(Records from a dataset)
- - -
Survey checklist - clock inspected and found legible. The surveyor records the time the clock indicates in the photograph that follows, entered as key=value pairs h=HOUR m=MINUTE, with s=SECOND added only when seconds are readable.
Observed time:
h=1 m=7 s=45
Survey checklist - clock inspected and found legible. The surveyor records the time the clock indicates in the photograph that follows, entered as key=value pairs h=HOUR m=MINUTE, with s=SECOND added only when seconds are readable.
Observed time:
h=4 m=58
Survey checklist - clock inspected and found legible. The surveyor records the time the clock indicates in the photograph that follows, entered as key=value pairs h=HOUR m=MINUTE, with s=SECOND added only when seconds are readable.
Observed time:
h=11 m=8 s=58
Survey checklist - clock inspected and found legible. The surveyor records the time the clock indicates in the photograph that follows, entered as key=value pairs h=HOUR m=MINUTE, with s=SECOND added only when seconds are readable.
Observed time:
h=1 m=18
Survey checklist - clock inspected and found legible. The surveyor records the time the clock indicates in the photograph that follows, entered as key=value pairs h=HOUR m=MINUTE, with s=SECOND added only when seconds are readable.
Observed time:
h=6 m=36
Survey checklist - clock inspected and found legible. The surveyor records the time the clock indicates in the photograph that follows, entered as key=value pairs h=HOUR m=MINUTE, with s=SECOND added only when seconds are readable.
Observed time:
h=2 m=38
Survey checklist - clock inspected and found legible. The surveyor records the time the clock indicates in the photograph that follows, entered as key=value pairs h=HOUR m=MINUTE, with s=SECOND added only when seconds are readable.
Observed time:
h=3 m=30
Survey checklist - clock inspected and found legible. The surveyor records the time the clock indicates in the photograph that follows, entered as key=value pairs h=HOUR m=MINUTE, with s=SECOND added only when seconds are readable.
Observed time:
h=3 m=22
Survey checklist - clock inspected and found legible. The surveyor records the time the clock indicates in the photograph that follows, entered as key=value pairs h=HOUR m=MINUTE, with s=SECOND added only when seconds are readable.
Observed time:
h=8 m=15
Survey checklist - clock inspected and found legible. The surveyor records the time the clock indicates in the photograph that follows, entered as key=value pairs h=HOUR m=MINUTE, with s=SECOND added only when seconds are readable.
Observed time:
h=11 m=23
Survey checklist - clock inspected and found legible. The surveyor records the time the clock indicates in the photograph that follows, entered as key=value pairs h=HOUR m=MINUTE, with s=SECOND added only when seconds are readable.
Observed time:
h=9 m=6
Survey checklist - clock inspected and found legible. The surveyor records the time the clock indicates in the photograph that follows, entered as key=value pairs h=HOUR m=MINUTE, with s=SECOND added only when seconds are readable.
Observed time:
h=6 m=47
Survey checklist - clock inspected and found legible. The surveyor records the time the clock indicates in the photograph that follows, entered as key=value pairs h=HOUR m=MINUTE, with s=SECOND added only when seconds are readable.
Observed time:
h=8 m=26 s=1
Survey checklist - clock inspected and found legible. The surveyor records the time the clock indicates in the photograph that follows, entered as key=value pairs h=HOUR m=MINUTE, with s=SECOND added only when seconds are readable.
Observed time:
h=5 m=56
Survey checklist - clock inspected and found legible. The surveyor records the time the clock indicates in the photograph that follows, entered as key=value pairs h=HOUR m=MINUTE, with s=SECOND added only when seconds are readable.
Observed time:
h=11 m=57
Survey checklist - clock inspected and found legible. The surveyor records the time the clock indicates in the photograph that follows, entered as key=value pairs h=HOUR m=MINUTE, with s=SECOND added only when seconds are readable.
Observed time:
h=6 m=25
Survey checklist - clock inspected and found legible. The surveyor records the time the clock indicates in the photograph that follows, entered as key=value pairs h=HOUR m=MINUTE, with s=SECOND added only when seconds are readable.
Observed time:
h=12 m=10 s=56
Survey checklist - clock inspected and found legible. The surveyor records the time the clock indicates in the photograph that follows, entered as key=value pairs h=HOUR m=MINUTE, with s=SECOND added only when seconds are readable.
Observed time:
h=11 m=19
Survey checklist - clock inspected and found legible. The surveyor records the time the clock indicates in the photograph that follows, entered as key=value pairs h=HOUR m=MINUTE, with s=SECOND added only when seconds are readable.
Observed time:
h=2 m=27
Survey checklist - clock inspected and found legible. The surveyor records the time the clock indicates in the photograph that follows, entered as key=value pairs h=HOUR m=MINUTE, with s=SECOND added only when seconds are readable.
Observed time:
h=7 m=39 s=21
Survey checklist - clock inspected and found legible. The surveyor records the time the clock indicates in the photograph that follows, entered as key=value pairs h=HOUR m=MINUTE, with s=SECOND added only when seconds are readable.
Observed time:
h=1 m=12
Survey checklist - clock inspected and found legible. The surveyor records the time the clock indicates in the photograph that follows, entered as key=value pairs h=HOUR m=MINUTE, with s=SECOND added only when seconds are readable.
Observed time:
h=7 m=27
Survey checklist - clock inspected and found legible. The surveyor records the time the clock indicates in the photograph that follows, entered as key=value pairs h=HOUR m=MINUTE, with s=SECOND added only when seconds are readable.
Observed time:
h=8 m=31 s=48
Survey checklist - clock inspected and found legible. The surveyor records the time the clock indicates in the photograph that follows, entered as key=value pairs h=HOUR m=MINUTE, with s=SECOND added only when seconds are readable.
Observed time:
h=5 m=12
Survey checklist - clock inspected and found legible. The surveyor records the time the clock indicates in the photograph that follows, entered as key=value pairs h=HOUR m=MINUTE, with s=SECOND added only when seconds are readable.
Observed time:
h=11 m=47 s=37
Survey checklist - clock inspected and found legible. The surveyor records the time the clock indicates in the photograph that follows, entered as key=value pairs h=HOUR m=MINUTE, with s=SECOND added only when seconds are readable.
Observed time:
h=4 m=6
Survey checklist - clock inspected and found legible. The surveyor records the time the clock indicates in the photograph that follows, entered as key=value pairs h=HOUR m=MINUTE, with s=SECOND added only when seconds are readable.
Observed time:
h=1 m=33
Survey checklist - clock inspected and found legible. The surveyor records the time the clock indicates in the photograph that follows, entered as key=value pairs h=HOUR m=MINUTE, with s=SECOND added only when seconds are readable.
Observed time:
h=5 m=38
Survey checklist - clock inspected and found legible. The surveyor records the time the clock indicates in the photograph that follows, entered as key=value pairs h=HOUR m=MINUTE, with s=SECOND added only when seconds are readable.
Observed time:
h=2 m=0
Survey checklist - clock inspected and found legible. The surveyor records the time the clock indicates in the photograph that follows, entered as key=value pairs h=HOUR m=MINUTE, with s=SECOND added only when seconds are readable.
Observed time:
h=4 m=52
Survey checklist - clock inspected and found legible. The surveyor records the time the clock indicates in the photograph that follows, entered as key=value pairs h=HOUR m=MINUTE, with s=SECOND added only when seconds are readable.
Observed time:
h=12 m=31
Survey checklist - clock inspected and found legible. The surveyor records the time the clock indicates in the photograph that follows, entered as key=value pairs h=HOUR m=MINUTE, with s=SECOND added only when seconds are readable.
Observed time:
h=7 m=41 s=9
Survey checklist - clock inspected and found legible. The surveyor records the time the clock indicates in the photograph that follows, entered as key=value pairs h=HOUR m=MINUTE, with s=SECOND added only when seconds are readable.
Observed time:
- - -
## WHAT TO DO
Can you copy all of the items above without changing a single character?

## PROBLEM SOLUTION
Survey checklist - clock inspected and found legible. The surveyor records the time the clock indicates in the photograph that follows, entered as key=value pairs h=HOUR m=MINUTE, with s=SECOND added only when seconds are readable.
Observed time:
h=1 m=7 s=45
Survey checklist - clock inspected and found legible. The surveyor records the time the clock indicates in the photograph that follows, entered as key=value pairs h=HOUR m=MINUTE, with s=SECOND added only when seconds are readable.
Observed time:
h=4 m=58
Survey checklist - clock inspected and found legible. The surveyor records the time the clock indicates in the photograph that follows, entered as key=value pairs h=HOUR m=MINUTE, with s=SECOND added only when seconds are readable.
Observed time:
h=11 m=8 s=58
Survey checklist - clock inspected and found legible. The surveyor records the time the clock indicates in the photograph that follows, entered as key=value pairs h=HOUR m=MINUTE, with s=SECOND added only when seconds are readable.
Observed time:
h=1 m=18
Survey checklist - clock inspected and found legible. The surveyor records the time the clock indicates in the photograph that follows, entered as key=value pairs h=HOUR m=MINUTE, with s=SECOND added only when seconds are readable.
Observed time:
h=6 m=36
Survey checklist - clock inspected and found legible. The surveyor records the time the clock indicates in the photograph that follows, entered as key=value pairs h=HOUR m=MINUTE, with s=SECOND added only when seconds are readable.
Observed time:
h=2 m=38
Survey checklist - clock inspected and found legible. The surveyor records the time the clock indicates in the photograph that follows, entered as key=value pairs h=HOUR m=MINUTE, with s=SECOND added only when seconds are readable.
Observed time:
h=3 m=30
Survey checklist - clock inspected and found legible. The surveyor records the time the clock indicates in the photograph that follows, entered as key=value pairs h=HOUR m=MINUTE, with s=SECOND added only when seconds are readable.
Observed time:
h=3 m=22
Survey checklist - clock inspected and found legible. The surveyor records the time the clock indicates in the photograph that follows, entered as key=value pairs h=HOUR m=MINUTE, with s=SECOND added only when seconds are readable.
Observed time:
h=8 m=15
Survey checklist - clock inspected and found legible. The surveyor records the time the clock indicates in the photograph that follows, entered as key=value pairs h=HOUR m=MINUTE, with s=SECOND added only when seconds are readable.
Observed time:
h=11 m=23
Survey checklist - clock inspected and found legible. The surveyor records the time the clock indicates in the photograph that follows, entered as key=value pairs h=HOUR m=MINUTE, with s=SECOND added only when seconds are readable.
Observed time:
h=9 m=6
Survey checklist - clock inspected and found legible. The surveyor records the time the clock indicates in the photograph that follows, entered as key=value pairs h=HOUR m=MINUTE, with s=SECOND added only when seconds are readable.
Observed time:
h=6 m=47
Survey checklist - clock inspected and found legible. The surveyor records the time the clock indicates in the photograph that follows, entered as key=value pairs h=HOUR m=MINUTE, with s=SECOND added only when seconds are readable.
Observed time:
h=8 m=26 s=1
Survey checklist - clock inspected and found legible. The surveyor records the time the clock indicates in the photograph that follows, entered as key=value pairs h=HOUR m=MINUTE, with s=SECOND added only when seconds are readable.
Observed time:
h=5 m=56
Survey checklist - clock inspected and found legible. The surveyor records the time the clock indicates in the photograph that follows, entered as key=value pairs h=HOUR m=MINUTE, with s=SECOND added only when seconds are readable.
Observed time:
h=11 m=57
Survey checklist - clock inspected and found legible. The surveyor records the time the clock indicates in the photograph that follows, entered as key=value pairs h=HOUR m=MINUTE, with s=SECOND added only when seconds are readable.
Observed time:
h=6 m=25
Survey checklist - clock inspected and found legible. The surveyor records the time the clock indicates in the photograph that follows, entered as key=value pairs h=HOUR m=MINUTE, with s=SECOND added only when seconds are readable.
Observed time:
h=12 m=10 s=56
Survey checklist - clock inspected and found legible. The surveyor records the time the clock indicates in the photograph that follows, entered as key=value pairs h=HOUR m=MINUTE, with s=SECOND added only when seconds are readable.
Observed time:
h=11 m=19
Survey checklist - clock inspected and found legible. The surveyor records the time the clock indicates in the photograph that follows, entered as key=value pairs h=HOUR m=MINUTE, with s=SECOND added only when seconds are readable.
Observed time:
h=2 m=27
Survey checklist - clock inspected and found legible. The surveyor records the time the clock indicates in the photograph that follows, entered as key=value pairs h=HOUR m=MINUTE, with s=SECOND added only when seconds are readable.
Observed time:
h=7 m=39 s=21
Survey checklist - clock inspected and found legible. The surveyor records the time the clock indicates in the photograph that follows, entered as key=value pairs h=HOUR m=MINUTE, with s=SECOND added only when seconds are readable.
Observed time:
h=1 m=12
Survey checklist - clock inspected and found legible. The surveyor records the time the clock indicates in the photograph that follows, entered as key=value pairs h=HOUR m=MINUTE, with s=SECOND added only when seconds are readable.
Observed time:
h=7 m=27
Survey checklist - clock inspected and found legible. The surveyor records the time the clock indicates in the photograph that follows, entered as key=value pairs h=HOUR m=MINUTE, with s=SECOND added only when seconds are readable.
Observed time:
h=8 m=31 s=48
Survey checklist - clock inspected and found legible. The surveyor records the time the clock indicates in the photograph that follows, entered as key=value pairs h=HOUR m=MINUTE, with s=SECOND added only when seconds are readable.
Observed time:
h=5 m=12
Survey checklist - clock inspected and found legible. The surveyor records the time the clock indicates in the photograph that follows, entered as key=value pairs h=HOUR m=MINUTE, with s=SECOND added only when seconds are readable.
Observed time:
h=11 m=47 s=37
Survey checklist - clock inspected and found legible. The surveyor records the time the clock indicates in the photograph that follows, entered as key=value pairs h=HOUR m=MINUTE, with s=SECOND added only when seconds are readable.
Observed time:
h=4 m=6
Survey checklist - clock inspected and found legible. The surveyor records the time the clock indicates in the photograph that follows, entered as key=value pairs h=HOUR m=MINUTE, with s=SECOND added only when seconds are readable.
Observed time:
h=1 m=33
Survey checklist - clock inspected and found legible. The surveyor records the time the clock indicates in the photograph that follows, entered as key=value pairs h=HOUR m=MINUTE, with s=SECOND added only when seconds are readable.
Observed time:
h=5 m=38
Survey checklist - clock inspected and found legible. The surveyor records the time the clock indicates in the photograph that follows, entered as key=value pairs h=HOUR m=MINUTE, with s=SECOND added only when seconds are readable.
Observed time:
h=2 m=0
Survey checklist - clock inspected and found legible. The surveyor records the time the clock indicates in the photograph that follows, entered as key=value pairs h=HOUR m=MINUTE, with s=SECOND added only when seconds are readable.
Observed time:
h=4 m=52
Survey checklist - clock inspected and found legible. The surveyor records the time the clock indicates in the photograph that follows, entered as key=value pairs h=HOUR m=MINUTE, with s=SECOND added only when seconds are readable.
Observed time:
h=12 m=31
Survey checklist - clock inspected and found legible. The surveyor records the time the clock indicates in the photograph that follows, entered as key=value pairs h=HOUR m=MINUTE, with s=SECOND added only when seconds are readable.
Observed time:
h=7 m=41 s=9
Survey checklist - clock inspected and found legible. The surveyor records the time the clock indicates in the photograph that follows, entered as key=value pairs h=HOUR m=MINUTE, with s=SECOND added only when seconds are readable.
Observed time:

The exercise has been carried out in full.